Honestly, making Eclipse and Maven play with each other seems to be a really unnecessary time-sink for most things, it’s stupid. mvn eclipse:eclipse, in my opinion, is a much better approach than m2eclipse or similar “heavy” integrating plugins. Unfortunately, I could not find a similar thing for ADT. Anyway, Ivy is quite cool as a pure dependency manager once you (mostly) get your head around “configurations”.

Anyway, hopefully it is useful to others besides me.

Jul 22, 2012 - how to software dev

Javascript Core Concepts

Alex Russell’s Google I/O 2011 Learning to Love Javascript video is probably the best Javascript core concepts videos I have seen to date. While I still find the boilerplate required to model what other languages have built-in annoying, the elegance and hackery of building sophisticated things from a small, composable featureset is very neat.

I also love that syntactic sugar is acknowledged to be of use to avoid this boilerplate and unnecessary overload of existing keywords. 60000 incompatible ways to do modules has always been one of my pet peeves for something so fundamental. Javascript in this sense has a case of The Lisp Curse. I do understand that essentially the JS people wish to avoid changing syntax for compatibility, however I think at some point this reticence gets a bit much. Given the alternative browser languages coming up, CoffeeScript being the most mainstream, followed by the Dart initiative, I’d say we have hit that point. Admittedly, Dart is somewhat different, apart from syntactic constraints, it is also attempting to make semantic changes for performance optimisation purposes. CoffeeScript is much more about solving the problem at hand.

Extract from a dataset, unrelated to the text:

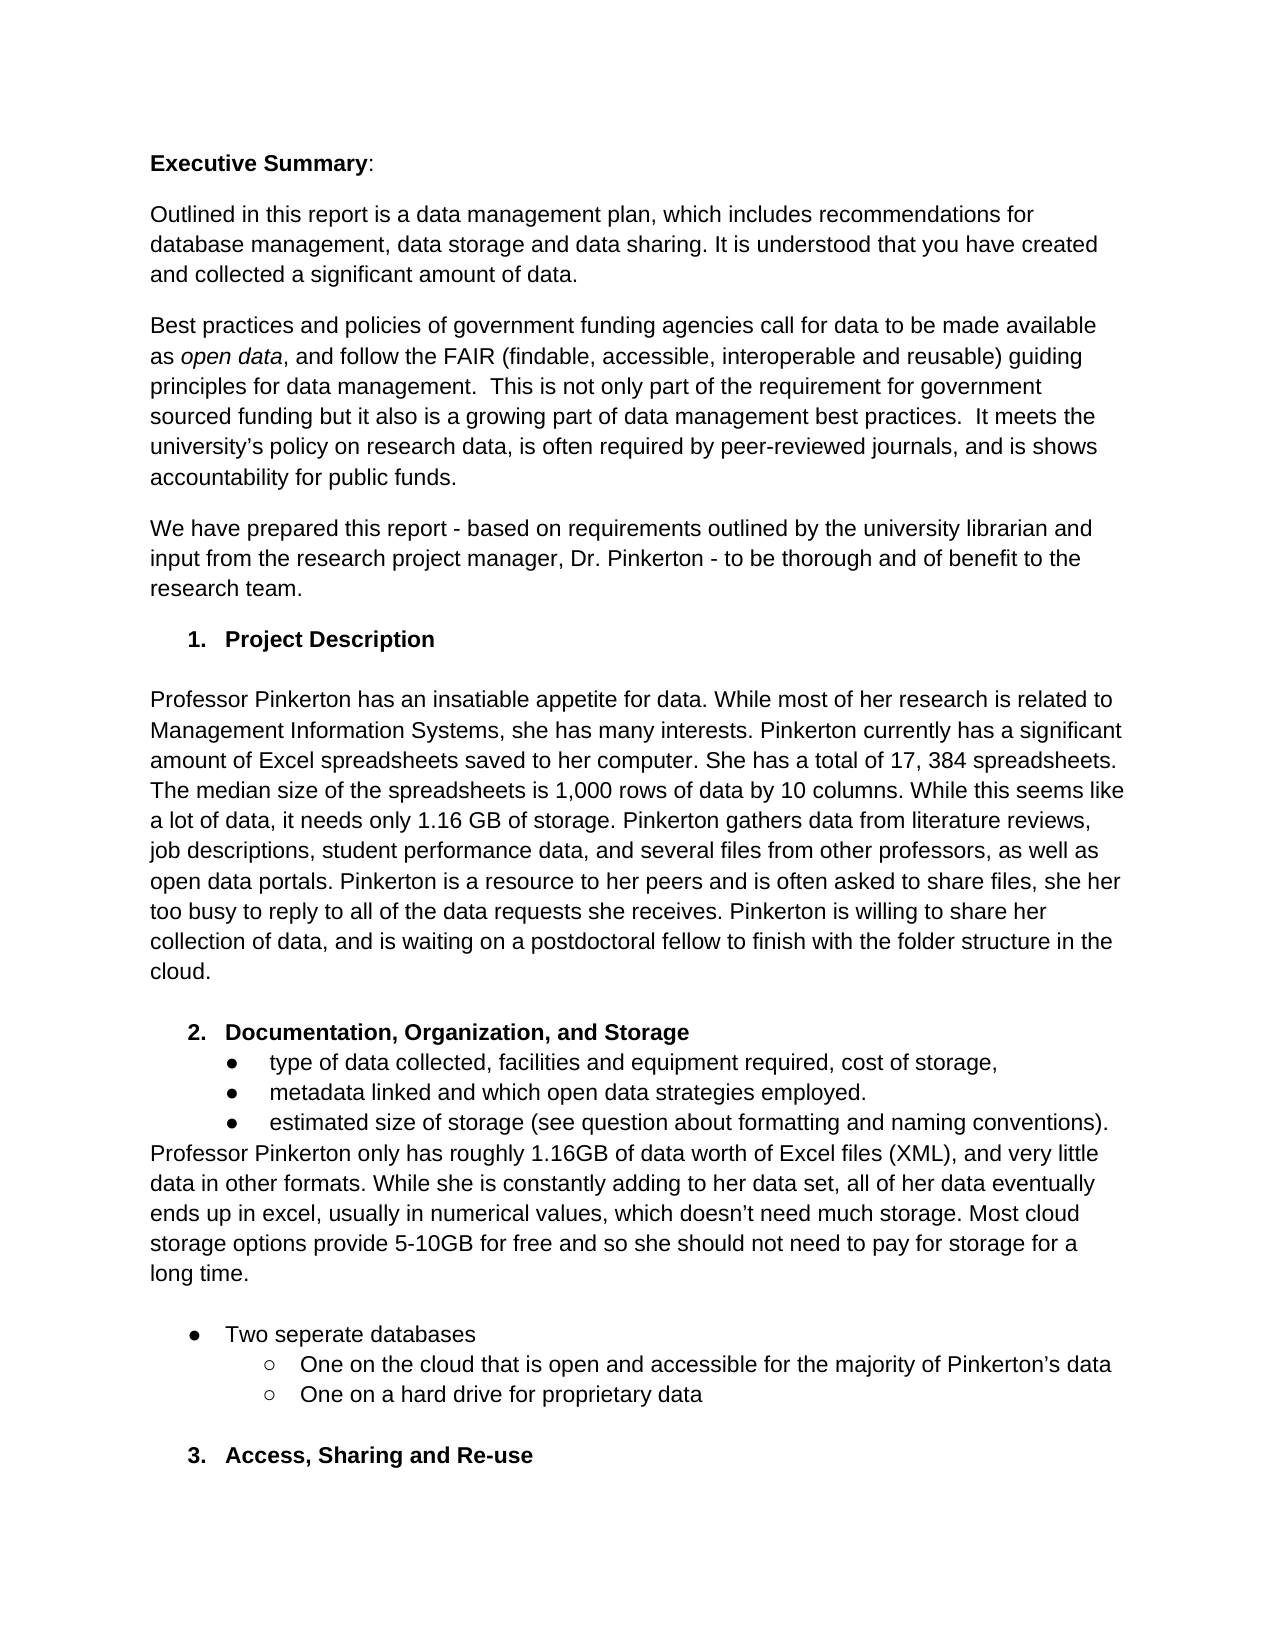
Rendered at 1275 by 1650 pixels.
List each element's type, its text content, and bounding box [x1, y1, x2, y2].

“De-Sugaring” as discussed, is the way to go to keep the language core small while allowing more syntactic support. Something like CoffeeScript essentially does this — people should still learn the Javascript core, IMO, before learning CoffeeScript to appreciate the elegance of both languages.

More generally, I had an aha-moment when closures were restated as behaviour that hold on to some state — an inversion of how most of us OO-language users think. This fits very well with my renewed understanding of closures as “closing over” a bunch of state — closed over vars do not go out of scope while the closure is alive. That local vars went out of scope once the function/method completed in many languages, in retrospect, has been the main thing that stopped me from fully “getting” closures when I first looked at it. Then again, it is a subtlety that I had failed to fully appreciate even in Java which does have limited closure support via returning class instances from functions that can reference local vars, so long as they are marked final. By implication, the objects referenced by those vars do not go out of scope whilst the class instance returned holding on to them is alive.

Second satori: As stated above, “the elegance and hackery of building sophisticated things from a small, composable featureset is very neat”, but the syntax is annoying — a language with macro facilities (various LISPs), provides both this composable core, and a unified, extensible syntax. Pretty amazing. In case of LISP, non-syntax really. If only I could get used to the gazillion parentheses of LISP.

Somewhat less elegant than macros (but I love the idea nevertheless) is Groovy‘s parser/compiler hooks which essentially allow you to transform your own syntax/constructs into plain ol’ Groovy at various compilation phases of the program. This is how Groovy allows arbitrary DSLs that do not fit its grammar, a famous example being the Spock Testing Framework.